FANTOZZI È LO SFIGATO CHE TUTTI OGGI SOGNIAMO DI ESSERE
Fantozzi faceva ridere perchè rappresentava lo sfigato. Il problema è che quel modello di sfigato è oggi l'ambizione di tutti noi.
Paolo Villaggio era vecchio, ma Fantozzi di più, Fantozzi era morto da un pezzo. Fantozzi aveva il lavoro sicuro e una casa di proprietà. Villaggio attraverso quella maschera raccontava, con le dovute esagerazioni narrative, la vita spesso mediocre, a tratti insulsa, sovente frustrata e spiritualmente misera di un 40enne impiegato degli anni ’70. Era misero e dunque comico Fantozzi. Era misero e dunque comico Calboni. Era misera nella sua fordiana routine, e dunque comica nel suo paradosso, quella vita puntualmente mortificata da un cartellino da timbrare al secondo, da soprusi e angherie, lagne e tracotanze, patetici servilismi e cattiverie piccolo-borghesi, grottesche gite aziendali e Corazzate Potemkin serali.

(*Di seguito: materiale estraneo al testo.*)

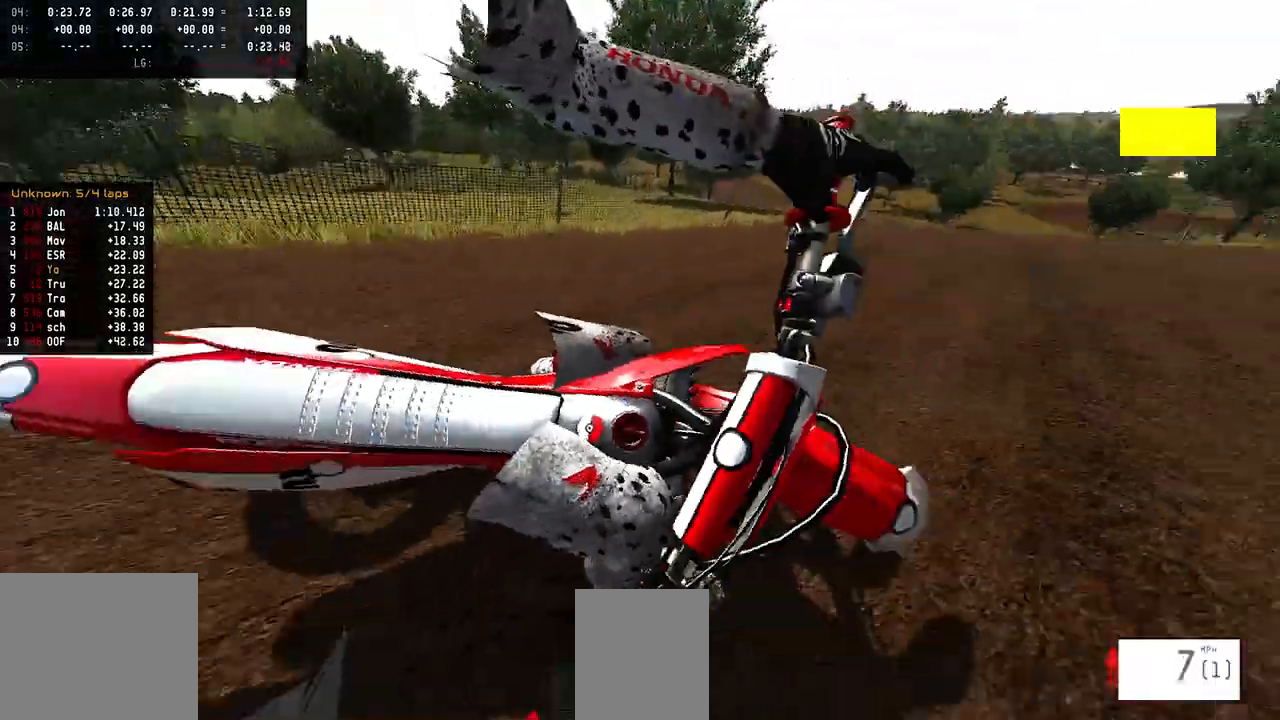
{"buttons": [], "left_stick": "up-right", "right_stick": "center", "events": [[150, "SQUARE", "down"], [250, "SQUARE", "up"], [333, "SQUARE", "down"], [350, "left_stick", "up-right"], [417, "SQUARE", "up"]]}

Oggi però molti 20-30-40enni inseguono come un novello sogno americano quella “miseria”, dunque una casa propria e un lavoro sicuro. L’ambizione è la routine, l’anticonformismo è il conformismo. Ci ha costretto alla diminutio il nuovo ordine economico, ci ha racchiuso apatici in fregole impiegatizie la globalizzazione dei denari, che scambia scientemente i privilegi con i diritti e che ha ridotto l’Uomo in ginocchio a implorare un tozzo di pane. E’ lo spirito guida del nostro tempo: inculati e felici (dunque assunti, non conta dove e da chi) è pur sempre meglio che inculati e infelici (ergo precari o disoccupati). La terza via, felici e basta, non si contempla nemmeno più, a prescindere.
Una volta essere Fantozzi era una sfiga, oggi quella sfiga è un sogno di tanti. Fantozzi è morto da un pezzo e con lui è morto un mondo dove si poteva ancora godere del lusso di sognare ‘qualcosa di più’. Oggi l’unico lusso che ci è concesso è essere Fantozzi.